Osaczają mnie od jakiegoś czasu wątpliwości, odnośnie sensu pisania mojego bloga. Po pierwsze, raz wszedłszy w blogosferę, znalazłam tyle fantastycznych blogów, pisanych już to na poważnie, już to z przymrużeniem oka, a wszystkie mądre, inteligentne, śmieszne i wzruszające zarazem...I tak sobie myślę, na co ty się kobieto porywasz? Komu ty chcesz dorównać tą swoją pisaniną? Sadzisz takie banały, wyważasz otwarte drzwi - po co ci to?
Po drugie, słyszę co jakiś czas różne bardziej lub mniej złośliwe komentarze, na temat tzw "bachor - blogów". Że już za dużo. Że ile można. Że mielą te bachor-blogerki ciągle to samo. Że ciu ciu, a jaki słodziutki, a jak ubraniutki, a jaki pokoiczek, a jaki własnej roboty słoiczek i szaliczek. Że to wszystko takie słodkie jak ulepek. Że mdli jak się czyta.
No tak.
To prawda. Jestem jaka jestem. Inteligencji mi nie przybędzie, ani warsztatu pisarskiego, jak mniemam. Pewnie to, co piszę, wpada gdzieś w otchłań internetów i tylko echo gra, jak odbija się od dna...Wiem, że żaden ze mnie Magellan, czy tam inny odkrywca.

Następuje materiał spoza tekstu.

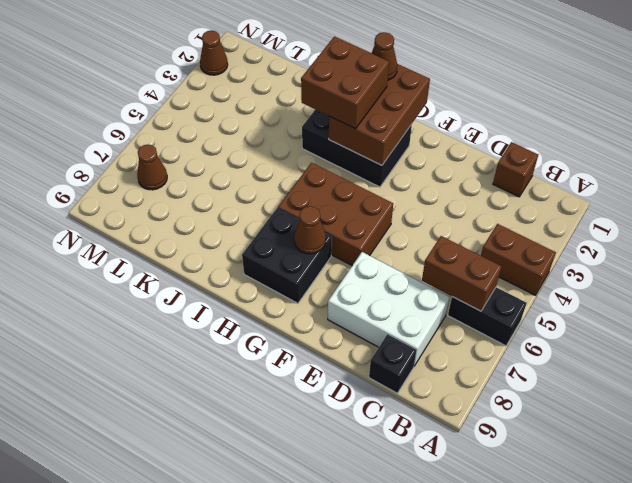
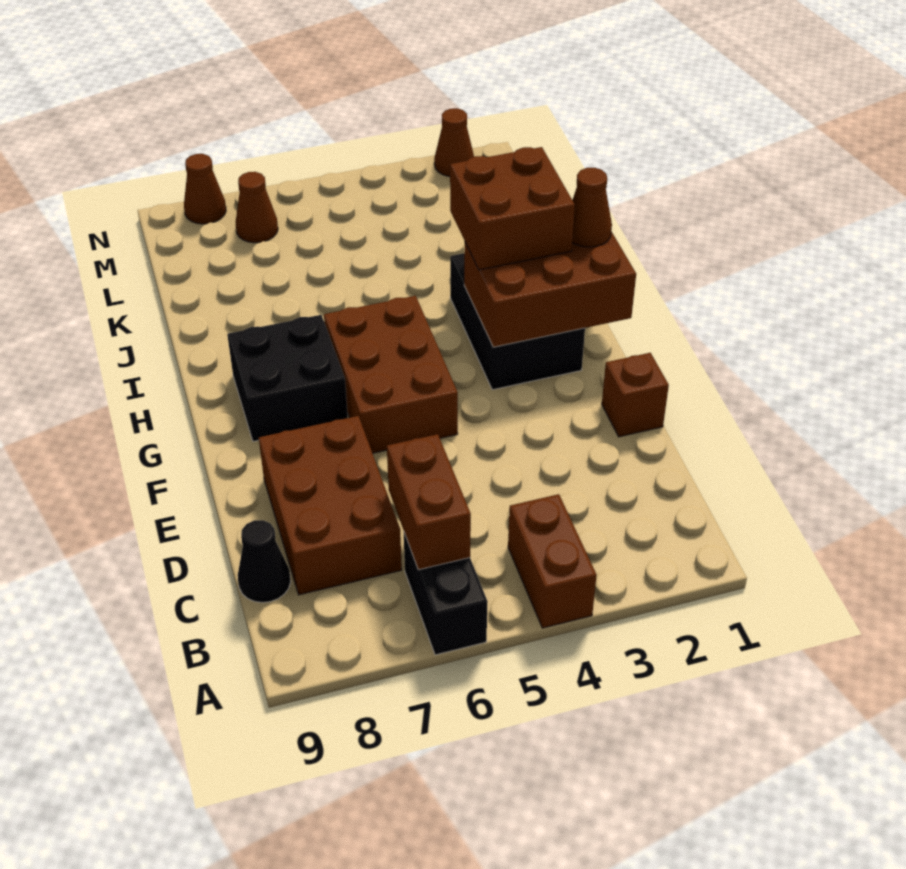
brown 1x1 brick [493,142,538,197] -> brown 1x1 brick moved to [602,353,669,437]
white 2x3 brick [328,252,449,366] -> brown 2x3 brick [259,416,402,595]
black 1x1 brick [369,334,416,393] -> black 1x1 cone [238,520,291,603]
brown 1x1 cone [294,206,326,254] -> brown 1x1 cone moved to [184,154,226,224]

Zgadzam się, że ilość mam blogerek znacznie przekracza dopuszczalną średnią krajową przypadającą na jednego gigabajta, czy jakoś tak.
A jednak...
A jednak to mamusiowe blogowisko jest potrzebne. Nawet ja, jako najmniejszy trybik w blogowej maszynie, przydaję się do czegoś. Nasze pisanie nie jest tylko jakimś denerwującym brzęczeniem w przestrzeni kosmicznej. Wiecie dlaczego?
Dlatego, że po drugiej stronie ekranu są takie same kobiety, jak my. Te wszystkie mamy, które zastanawiają się, czy to, co czują, czy przeżywają jest normalne? Czy jest na świecie ktoś, kto czuje podobnie, kto ma podobne doświadczenia, kto tak samo potrzebuje pomocy? I wiecie, co? Kiedy przeczytamy o uczuciach podobnych do naszych, wstępuje w nas jakby nowe życie. Mamy ochotę sięgnąć poza ekran i z całego serca uścisnąć tę dziewczynę, która tak fantastycznie opisała moją sytuację. Która tak pięknie umie pogodzić swoje macierzyństwo z pracą... Która gotuje, jak anioł, a piecze jak archanioł...Która umie wyczarować istne cuda swoimi rękoma...Która, chociaż jest samotną mamą, jest dzielna jak zastęp wojowników...Która płacze, bo nie może doczekać się upragnionego dzidziusia...Która szaleje z radości, bo nareszcie zaszła w ciążę...Te wszystkie kobiety tworzą z nami wielką wspólnotę, odganiają naszą samotność, zapewniają nam - tak wytęskniony kontakt z osobą dorosłą.
Świadomość, że nie jesteśmy same, jest cudowna. Jest nam niezbędna do normalnego funkcjonowania w tym nienormalnym świecie. W tych wyśmiewanych bachor-blogach znajdujemy zachętę, radę, pociechę. W zdrowiu, w chorobie, w dobrej i złej doli - szukamy bratniej duszy w sieci. I co ciekawe, często tę bratnią duszę znajdujemy. Znam wiele serdecznych przyjaciółek, których początek znajomości sięga wspólnych komentarzy pod jakimś postem...
Więc niech się dzieje, co chce...Niech trwa ten blog, blożek, blogasek...Ziarenko piasku w porównaniu z różnymi blogowymi gigantami. Duży Brązowy Dom znalazł swój kawałek blogowej podłogi i rozgościł się na niej. Już tyle fantastycznych osób u nas gościło, zostawiało swój ślad na progu i błogosławiło dobrym słowem...
Jesteście wszyscy obecni każdego dnia w moich myślach i w moich modlitwach. Pomyślałam sobie, że może chcielibyście o tym wiedzieć...Dlatego na koniec przesyłam prawdziwie dobre życzenia od Dużego Brązowego Domu dla waszych domów: Niech was Pan Bóg błogosławi i strzeże, niech rozpromieni Oblicze swe nad wami, i niech was obdarzy pokojem. Niech tak się stanie. Niech tak się stanie.